Dito isso, voltemos à questão à qual me referia no primeiro parágrafo sobre o povo judeu ser considerado o “povo do livro”. Prefiro acreditar que esse título se deve ao fato de que, ao longo de sua conturbada existência, ele foi o mais bem sucedido na tarefa de desenvolver a nobre e difícil capacidade de escrever sobre si mesmo (bem como a tolerância de ler e analisar esses escritos), traduzindo em palavras sentimentos que nem sempre são claros e diáfanos, situações familiares por vezes complexas, mas sempre únicas, cheias de yachnes e mischugnes (como diria minha avó), estados de espírito turvos, bem como objetos, emoções, caráteres, personalidades, filosofias e ideologias absolutamente complicadas de serem descritas. A habilidade do povo judeu de escrever sobre si próprio com tamanha profundidade, humor, sensibilidade, afeto e doses homeopáticas de loucura, mas, ao mesmo tempo, com tanta autocrítica, é uma característica que raramente vi ou verei acontecer. Com esta habilidade, o povo judeu tornou-se e torna-se cada vez mais capacitado a melhor se autocompreender e, ao fazê-lo, desenvolve automaticamente a qualidade de compreender os outros (judeus ou não!), pois, ao ler os tipos de romances que Roth produz, aprendemos mais sobre a nossa vida e de todos os outros, ao preencher, de certa forma, o vazio que todo indivíduo carrega consigo.

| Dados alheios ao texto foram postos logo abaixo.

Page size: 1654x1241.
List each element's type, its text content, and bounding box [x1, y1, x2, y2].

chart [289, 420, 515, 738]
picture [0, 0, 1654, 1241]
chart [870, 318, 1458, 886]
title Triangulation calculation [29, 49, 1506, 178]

Assim, se você ainda não (re)leu O Complexo de Portnoy, (re)leia. Entendo que o livro não é novo, ainda que não consiga pensar em retrato mais moderno! Também entendo que, em determinados momentos, o livro pode parecer perturbador (afinal, raras são às vezes em que os seres humanos permanecem tranquilos e sossegados ao confrontarem-se com seus próprios fantasmas). Ainda assim, estou certo que, depois de o terem lido, a mentalidade e algumas das mais interessantes características do povo judeu serão compreendidas ou, pelo menos, descobertas.